House Judiciary B Committee chairman Andy Gipson’s House Bill 638 passed through the state’s House of Representatives on Wednesday, in a 75-43 vote, despite extreme opposition from Democrats, and will now be going up for debate in the Senate.
The bill comes after executions were halted in the state in 2012, due to lawsuits over lethal injections being ‘cruel and unusual punishment,’ and thus in violation of the US Constitution. Many drug companies have banned the use of their sedatives in executions, creating a shortage of options.
Under Gipson’s bill, lethal injection would remain the preferred method of execution, followed by nitrogen hypoxia, then firing squad, and if all those are banned or unavailable, the electric chair.
Only two other states in the nation, Oklahoma and Utah, retain the option of using a firing squad to execute a prisoner.
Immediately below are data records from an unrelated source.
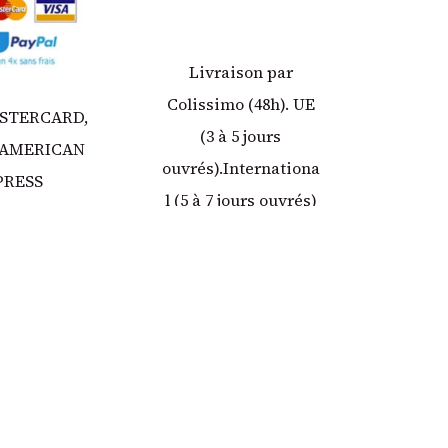
Livraison par
Colissimo (48h). UE
ASTERCARD,
(3 à 5 jours
 AMERICAN
ouvrés).Internationa
PRESS
l (5 à 7 jours ouvrés)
Eight states have the option of electrocution, five have the gas chamber, and three allow for hanging, if necessary. Lethal injection remains the primary method of execution in 31 out of the 33 states that have the death penalty, as well as by the US military.
Currently, there are 47 inmates on death row in Mississippi.
Last year, 20 death-row inmates were executed in the US, and 30 more were sentenced to die.
Since the death penalty was reinstated in 1976, over 1,200 people have been executed in the United States. Some 36 percent those executions have taken place in the state of Texas.
Capital punishment is practiced in only 37 countries worldwide. The United States is one out of just five industrialized nations that are considered ‘democracies’ that continues to execute people.